While pipe and tube has always been an important market for flat-rolled producers, growing demand due to the development of domestic shale plays has provided a further boost. "We knew it was a growing market, but I’d like to say that we were a little bit lucky," Marchak said.

About 52 percent of Severstal Columbus’ shipments for pipe and tube in 2012 were for the line pipe and oil country tubular goods sectors, according to Sabyasachi Bandyopadhyay, quality manager at the mill.

In addition to the oil and gas market, Severstal NA supplies most sectors of the pipe and tube industry, from structural and mechanical to irrigation pipe.

"When we first started, the philosophy was to diversify, so when you take a look, we’re probably doing business with somewhere between 15 or 16 different pipe and tube customers," Marchak said. "It’s nice—we’ll do anywhere between 2,000 and 3,000 tons with one customer, and some we do 15,000 to 20,000 tons per month."

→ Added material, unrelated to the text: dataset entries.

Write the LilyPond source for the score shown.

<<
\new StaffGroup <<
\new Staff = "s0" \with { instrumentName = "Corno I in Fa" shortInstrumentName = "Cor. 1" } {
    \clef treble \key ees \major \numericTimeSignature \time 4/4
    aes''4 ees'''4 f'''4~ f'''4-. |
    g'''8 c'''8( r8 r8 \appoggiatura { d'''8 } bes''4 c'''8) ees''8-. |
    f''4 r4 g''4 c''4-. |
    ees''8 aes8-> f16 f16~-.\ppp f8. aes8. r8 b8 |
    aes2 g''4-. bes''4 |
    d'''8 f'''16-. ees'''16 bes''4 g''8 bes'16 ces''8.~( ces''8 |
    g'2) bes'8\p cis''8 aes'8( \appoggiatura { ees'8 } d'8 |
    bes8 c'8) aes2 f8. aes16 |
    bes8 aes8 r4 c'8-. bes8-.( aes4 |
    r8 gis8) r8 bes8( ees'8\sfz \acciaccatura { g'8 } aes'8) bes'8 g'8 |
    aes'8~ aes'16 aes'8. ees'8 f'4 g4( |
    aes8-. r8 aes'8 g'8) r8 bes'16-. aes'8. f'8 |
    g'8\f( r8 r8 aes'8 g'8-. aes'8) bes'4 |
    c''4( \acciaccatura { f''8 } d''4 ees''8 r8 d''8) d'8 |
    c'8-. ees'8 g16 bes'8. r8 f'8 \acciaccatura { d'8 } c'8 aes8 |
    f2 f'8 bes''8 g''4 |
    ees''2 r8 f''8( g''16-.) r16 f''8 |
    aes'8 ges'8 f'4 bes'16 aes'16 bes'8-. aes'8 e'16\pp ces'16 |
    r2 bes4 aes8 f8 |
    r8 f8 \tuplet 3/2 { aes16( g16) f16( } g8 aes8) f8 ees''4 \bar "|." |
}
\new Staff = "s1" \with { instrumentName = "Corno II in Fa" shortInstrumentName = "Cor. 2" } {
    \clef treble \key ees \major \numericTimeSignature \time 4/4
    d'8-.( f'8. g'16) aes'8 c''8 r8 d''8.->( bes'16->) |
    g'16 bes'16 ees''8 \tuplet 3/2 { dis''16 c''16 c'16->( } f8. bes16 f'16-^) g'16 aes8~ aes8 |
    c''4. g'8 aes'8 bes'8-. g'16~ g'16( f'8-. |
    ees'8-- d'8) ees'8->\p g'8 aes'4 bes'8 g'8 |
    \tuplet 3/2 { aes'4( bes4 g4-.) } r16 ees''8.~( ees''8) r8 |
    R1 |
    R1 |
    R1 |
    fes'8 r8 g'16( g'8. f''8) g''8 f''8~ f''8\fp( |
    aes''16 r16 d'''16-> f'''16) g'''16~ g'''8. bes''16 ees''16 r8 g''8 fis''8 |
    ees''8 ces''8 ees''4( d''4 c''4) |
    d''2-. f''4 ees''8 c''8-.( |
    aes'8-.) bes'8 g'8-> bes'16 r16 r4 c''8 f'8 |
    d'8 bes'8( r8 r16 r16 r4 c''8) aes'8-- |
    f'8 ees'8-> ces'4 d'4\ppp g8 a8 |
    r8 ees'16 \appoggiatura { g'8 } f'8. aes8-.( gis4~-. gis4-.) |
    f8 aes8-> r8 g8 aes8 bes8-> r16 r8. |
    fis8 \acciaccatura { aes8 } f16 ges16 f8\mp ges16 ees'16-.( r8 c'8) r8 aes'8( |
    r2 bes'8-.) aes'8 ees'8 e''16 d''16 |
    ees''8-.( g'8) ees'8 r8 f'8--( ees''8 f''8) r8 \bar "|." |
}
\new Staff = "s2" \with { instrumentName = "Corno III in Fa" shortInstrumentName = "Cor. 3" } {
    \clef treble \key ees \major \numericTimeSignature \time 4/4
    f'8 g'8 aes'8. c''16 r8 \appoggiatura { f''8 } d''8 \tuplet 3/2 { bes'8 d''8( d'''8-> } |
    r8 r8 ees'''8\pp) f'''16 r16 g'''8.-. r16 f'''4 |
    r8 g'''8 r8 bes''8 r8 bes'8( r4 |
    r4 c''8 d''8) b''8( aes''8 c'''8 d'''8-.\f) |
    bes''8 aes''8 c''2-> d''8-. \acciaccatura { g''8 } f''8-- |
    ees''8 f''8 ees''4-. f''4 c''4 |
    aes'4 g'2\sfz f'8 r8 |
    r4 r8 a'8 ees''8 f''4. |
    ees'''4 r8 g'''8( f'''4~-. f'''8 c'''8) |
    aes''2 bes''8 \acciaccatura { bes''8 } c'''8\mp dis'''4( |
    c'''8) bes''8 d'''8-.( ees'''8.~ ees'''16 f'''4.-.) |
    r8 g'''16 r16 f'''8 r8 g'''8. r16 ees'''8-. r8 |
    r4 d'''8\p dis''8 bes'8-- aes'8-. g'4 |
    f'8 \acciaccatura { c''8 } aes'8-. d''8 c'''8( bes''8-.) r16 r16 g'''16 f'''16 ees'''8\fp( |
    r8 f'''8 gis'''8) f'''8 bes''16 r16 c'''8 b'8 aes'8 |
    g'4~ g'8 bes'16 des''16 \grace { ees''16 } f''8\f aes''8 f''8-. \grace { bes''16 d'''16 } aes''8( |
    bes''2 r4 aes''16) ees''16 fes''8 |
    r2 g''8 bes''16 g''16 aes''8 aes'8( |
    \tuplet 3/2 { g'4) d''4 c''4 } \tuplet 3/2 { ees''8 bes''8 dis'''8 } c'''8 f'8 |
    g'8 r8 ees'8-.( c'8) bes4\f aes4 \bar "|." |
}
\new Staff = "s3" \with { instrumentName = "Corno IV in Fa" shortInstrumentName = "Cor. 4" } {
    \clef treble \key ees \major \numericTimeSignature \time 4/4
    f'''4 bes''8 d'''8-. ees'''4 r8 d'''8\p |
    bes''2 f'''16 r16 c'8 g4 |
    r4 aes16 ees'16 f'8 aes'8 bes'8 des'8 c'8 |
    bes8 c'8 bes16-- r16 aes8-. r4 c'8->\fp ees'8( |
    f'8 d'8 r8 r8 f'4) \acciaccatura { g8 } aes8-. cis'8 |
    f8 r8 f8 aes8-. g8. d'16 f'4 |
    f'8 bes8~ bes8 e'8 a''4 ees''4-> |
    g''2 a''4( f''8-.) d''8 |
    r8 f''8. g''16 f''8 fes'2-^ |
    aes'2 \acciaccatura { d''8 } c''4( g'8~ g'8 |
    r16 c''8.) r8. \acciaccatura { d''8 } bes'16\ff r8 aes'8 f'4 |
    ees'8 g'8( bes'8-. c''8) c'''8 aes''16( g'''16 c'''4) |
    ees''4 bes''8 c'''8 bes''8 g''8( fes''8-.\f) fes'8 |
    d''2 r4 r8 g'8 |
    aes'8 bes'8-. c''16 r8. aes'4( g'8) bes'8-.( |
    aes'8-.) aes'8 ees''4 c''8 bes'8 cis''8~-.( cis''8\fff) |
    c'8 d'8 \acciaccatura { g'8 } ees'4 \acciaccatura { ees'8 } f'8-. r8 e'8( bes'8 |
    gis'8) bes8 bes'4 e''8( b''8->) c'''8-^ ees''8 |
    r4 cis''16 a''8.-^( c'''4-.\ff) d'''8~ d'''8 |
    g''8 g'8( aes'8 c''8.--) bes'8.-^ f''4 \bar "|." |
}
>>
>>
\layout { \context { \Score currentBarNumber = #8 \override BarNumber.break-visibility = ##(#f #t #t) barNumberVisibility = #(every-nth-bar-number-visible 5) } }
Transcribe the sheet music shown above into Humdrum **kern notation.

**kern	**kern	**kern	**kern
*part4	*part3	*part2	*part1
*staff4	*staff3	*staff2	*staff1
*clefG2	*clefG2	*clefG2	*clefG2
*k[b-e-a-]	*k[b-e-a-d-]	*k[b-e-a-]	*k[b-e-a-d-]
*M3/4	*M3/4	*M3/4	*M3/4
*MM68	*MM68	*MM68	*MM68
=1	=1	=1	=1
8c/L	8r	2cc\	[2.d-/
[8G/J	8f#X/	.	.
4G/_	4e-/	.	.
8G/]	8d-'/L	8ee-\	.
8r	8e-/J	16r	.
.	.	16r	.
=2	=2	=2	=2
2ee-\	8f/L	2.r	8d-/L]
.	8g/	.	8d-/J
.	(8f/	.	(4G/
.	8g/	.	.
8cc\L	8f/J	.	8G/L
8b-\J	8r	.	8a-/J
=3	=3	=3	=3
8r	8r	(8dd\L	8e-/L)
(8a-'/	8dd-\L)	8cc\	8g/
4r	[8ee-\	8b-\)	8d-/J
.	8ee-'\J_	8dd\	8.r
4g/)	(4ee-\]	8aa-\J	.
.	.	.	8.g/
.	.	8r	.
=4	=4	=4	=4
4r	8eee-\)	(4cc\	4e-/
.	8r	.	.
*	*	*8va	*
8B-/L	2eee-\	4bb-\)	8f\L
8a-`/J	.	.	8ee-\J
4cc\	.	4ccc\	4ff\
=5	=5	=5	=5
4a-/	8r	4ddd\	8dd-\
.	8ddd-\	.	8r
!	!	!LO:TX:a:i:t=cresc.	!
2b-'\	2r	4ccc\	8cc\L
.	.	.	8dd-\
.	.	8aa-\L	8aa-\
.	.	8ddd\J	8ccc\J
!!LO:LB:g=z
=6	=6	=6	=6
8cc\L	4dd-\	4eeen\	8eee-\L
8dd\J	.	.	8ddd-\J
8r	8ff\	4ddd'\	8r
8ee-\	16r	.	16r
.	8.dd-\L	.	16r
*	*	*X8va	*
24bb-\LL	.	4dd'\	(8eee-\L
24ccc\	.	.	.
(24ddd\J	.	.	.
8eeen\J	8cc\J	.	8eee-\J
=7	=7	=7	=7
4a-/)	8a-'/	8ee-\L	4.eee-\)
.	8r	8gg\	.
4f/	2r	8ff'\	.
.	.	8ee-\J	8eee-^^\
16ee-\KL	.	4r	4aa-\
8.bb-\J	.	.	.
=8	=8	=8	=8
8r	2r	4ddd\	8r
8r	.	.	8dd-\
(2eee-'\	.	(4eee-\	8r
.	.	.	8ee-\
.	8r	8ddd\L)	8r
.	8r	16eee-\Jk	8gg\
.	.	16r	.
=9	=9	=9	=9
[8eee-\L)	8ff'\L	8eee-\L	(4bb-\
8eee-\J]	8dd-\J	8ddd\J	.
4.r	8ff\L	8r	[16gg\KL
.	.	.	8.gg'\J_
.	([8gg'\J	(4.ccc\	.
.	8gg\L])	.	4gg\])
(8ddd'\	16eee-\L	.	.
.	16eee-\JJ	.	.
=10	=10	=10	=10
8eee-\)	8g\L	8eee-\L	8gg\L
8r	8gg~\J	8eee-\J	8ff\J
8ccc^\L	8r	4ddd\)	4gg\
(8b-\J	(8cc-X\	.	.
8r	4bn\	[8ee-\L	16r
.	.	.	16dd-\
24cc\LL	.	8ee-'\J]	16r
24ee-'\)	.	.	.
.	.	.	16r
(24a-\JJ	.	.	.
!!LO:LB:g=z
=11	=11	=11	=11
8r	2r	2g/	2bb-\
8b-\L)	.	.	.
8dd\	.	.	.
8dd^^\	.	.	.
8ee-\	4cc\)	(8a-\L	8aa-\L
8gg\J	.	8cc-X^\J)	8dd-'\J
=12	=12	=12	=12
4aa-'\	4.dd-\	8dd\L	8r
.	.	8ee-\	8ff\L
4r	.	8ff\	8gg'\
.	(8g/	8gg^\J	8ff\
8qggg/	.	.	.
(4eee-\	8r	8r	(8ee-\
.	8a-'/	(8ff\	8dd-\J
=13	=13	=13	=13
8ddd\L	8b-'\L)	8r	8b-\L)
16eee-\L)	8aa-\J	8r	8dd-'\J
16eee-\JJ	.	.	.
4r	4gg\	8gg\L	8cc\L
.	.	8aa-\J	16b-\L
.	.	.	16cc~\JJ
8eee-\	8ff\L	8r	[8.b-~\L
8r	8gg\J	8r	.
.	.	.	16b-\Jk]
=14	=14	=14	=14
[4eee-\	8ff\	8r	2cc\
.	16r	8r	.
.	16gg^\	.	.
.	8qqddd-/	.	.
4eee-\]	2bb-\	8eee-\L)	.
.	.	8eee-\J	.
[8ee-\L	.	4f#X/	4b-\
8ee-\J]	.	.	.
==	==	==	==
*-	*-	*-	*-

In terms of market dynamics, Severstal NA, a subsidiary of Moscow-based OAO Severstal, has seen a marked divergence between volume and price this year.

"Volumes this year are not disappointing, and I’m not just talking about the energy business or pipe and tube," he said. On the pricing front, however, "we’re literally $80 or $100 (per ton) off last year’s numbers. It makes no sense."

Growing imports could be part of the reason for the crimped numbers. "The margins are so tight right now with the foreign pipe coming in," Pole said.